Al menos 187 líderes sociales y 39 excombatientes de las FARC fueron asesinados en Colombia durante 2025, según denunció el Instituto de Estudios para el Desarrollo y la Paz (Indepaz), que advirtió un deterioro en las garantías de seguridad y en la protección de los derechos humanos en el país.
De acuerdo con el balance presentado por la organización, la cifra de líderes sociales asesinados supera la registrada en 2024, cuando se documentaron 173 homicidios. En el caso de los excombatientes firmantes del Acuerdo de Paz, el número también aumentó, al pasar de 31 asesinatos el año pasado a 39 en el balance más reciente.
Indepaz señaló que estos crímenes evidencian fallas estructurales en la prevención y protección de las comunidades, así como en las investigaciones judiciales. La organización reiteró que los líderes sociales continúan siendo blanco de actores armados ilegales por su trabajo en defensa del territorio, los derechos humanos, la sustitución de cultivos ilícitos y la implementación del Acuerdo de Paz.

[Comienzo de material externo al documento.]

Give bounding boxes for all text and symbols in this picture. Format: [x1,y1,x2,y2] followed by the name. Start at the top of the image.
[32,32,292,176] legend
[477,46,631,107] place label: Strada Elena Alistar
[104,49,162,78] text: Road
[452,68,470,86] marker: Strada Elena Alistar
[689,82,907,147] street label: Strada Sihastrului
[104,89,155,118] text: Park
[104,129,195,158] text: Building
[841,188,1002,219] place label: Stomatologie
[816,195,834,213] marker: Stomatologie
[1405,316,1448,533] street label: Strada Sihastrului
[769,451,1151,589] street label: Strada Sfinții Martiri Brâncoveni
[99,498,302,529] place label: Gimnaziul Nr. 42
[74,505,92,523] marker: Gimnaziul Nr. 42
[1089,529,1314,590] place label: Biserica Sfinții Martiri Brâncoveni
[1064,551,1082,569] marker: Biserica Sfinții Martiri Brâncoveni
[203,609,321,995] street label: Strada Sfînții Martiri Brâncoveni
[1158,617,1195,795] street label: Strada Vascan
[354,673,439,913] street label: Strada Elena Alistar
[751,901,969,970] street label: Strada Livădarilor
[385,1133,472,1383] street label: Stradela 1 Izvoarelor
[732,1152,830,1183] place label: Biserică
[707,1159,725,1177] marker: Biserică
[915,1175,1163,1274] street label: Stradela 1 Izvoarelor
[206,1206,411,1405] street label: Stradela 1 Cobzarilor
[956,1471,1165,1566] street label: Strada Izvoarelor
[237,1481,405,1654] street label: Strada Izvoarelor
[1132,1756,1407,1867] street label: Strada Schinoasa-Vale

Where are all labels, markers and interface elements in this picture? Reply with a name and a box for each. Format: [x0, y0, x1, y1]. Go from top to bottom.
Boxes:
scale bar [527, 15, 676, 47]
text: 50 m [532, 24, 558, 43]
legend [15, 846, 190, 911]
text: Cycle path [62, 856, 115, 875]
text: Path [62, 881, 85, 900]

El informe también da cuenta de un preocupante panorama de violencia colectiva. Durante 2025 se registraron 78 masacres en el país, hechos que dejaron 256 víctimas mortales. Aunque el número de masacres es ligeramente superior al de 2024, cuando se contabilizaron 76, el total de víctimas fue menor frente a las 267 personas asesinadas en esos eventos el año anterior.
Leonardo González, director de Indepaz, aseguró que el balance refleja un fracaso colectivo en materia de derechos humanos y seguridad. A través de la red social X, afirmó que el país “se rajó” en la prevención de la violencia, la protección oportuna de las personas en riesgo, la investigación efectiva de los crímenes y la divulgación de la verdad.
Para el directivo, esta situación exige una autocrítica amplia que involucre al Estado en todos sus niveles, a las instituciones, a los actores armados, a los medios de comunicación y a la sociedad en general. Según González, identificar las causas de esta violencia no es un ejercicio retórico, sino una condición indispensable para garantizar la vida y los derechos fundamentales.
Indepaz concluyó que, aunque el panorama es grave, es posible mejorar la situación si se construye un plan común con acciones coordinadas que permitan frenar la violencia y proteger de manera efectiva a quienes ejercen liderazgo social en los territorios.